There are several important parameters to set during training. The lambda setting is important since it controls the temporal credit assignment process. Larger values, those approaching 1.0, give more weight to recent patterns in the sequence. Smaller values, those approaching 0.0, pass the error information farther back in the training sequence.

The learning rate serves the same function as in back propagation. It specifies the step size when making weight updates. A value of 0.3 to 0.7 is common for learning rate. As with back propagation, the best approach to take in setting these parameters is often determined by trial and error.

The error tolerance setting controls the training process. If the data set contains binary targets (0,1), then the tolerance parameter is usually set to 0.0 or 0.01. This means that the output is considered "good" when it is within 0.01 of the desired output (that is, 0.99 for a 1, 0.01 for a 0). When every output is within the tolerance range of the desired output value, the network status is changed to LOCKED and weight updates are stopped.

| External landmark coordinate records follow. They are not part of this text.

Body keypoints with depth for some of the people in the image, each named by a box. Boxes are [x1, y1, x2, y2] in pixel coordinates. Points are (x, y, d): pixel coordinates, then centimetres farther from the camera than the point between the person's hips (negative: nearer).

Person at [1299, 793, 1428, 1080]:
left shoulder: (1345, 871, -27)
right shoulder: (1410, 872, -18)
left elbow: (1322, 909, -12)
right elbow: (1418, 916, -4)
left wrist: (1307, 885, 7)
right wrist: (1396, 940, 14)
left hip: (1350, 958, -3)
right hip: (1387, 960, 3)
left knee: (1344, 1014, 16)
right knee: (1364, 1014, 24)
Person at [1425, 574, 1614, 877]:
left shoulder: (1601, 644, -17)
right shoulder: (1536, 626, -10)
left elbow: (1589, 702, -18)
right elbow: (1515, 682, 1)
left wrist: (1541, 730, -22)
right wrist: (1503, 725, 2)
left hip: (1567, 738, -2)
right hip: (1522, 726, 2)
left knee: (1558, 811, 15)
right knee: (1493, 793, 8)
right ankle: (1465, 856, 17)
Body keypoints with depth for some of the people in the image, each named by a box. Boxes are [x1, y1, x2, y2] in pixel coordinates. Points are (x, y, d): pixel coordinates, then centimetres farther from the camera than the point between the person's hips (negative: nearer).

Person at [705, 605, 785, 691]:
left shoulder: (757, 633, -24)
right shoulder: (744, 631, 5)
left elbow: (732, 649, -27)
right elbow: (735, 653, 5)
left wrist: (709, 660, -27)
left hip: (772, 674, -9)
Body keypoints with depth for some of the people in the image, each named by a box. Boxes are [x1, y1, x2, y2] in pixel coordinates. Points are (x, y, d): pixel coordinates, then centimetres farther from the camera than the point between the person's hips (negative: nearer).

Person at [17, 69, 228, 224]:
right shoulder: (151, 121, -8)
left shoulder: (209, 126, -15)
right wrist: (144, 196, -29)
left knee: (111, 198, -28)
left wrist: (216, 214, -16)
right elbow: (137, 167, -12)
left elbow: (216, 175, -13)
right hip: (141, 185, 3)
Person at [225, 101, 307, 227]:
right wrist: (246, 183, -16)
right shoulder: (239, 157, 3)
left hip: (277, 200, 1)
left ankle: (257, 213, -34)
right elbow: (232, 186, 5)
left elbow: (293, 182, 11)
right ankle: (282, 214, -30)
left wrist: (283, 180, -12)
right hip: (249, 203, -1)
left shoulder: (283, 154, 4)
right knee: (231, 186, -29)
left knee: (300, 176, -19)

You can also set the epoch update flag. If set to TRUE, the weights are changed only after every complete cycle through the training set. This is true gradient descent. When the epoch update flag is set to FALSE, weights are updated after each pattern is presented. For most problems, the network converges more quickly with the epoch update flag set to FALSE.

It is very important NOT to randomize the input patterns when training a temporal difference network. Since the whole goal of the training process is for the network to learn to predict based on the sequence of inputs, randomly presenting inputs will inhibit the training process.

Running

While training may be slow, the run-time performance of a temporal difference network is relatively fast. The input vector is propagated through the network by multiplying it by a weight matrix and then passing it through an activation function. This vector is then multiplied by the succeeding weight matrices in a similar manner, depending on the number of hidden layers in the network. The outputs of the last layer of units are returned to the application program in the output array.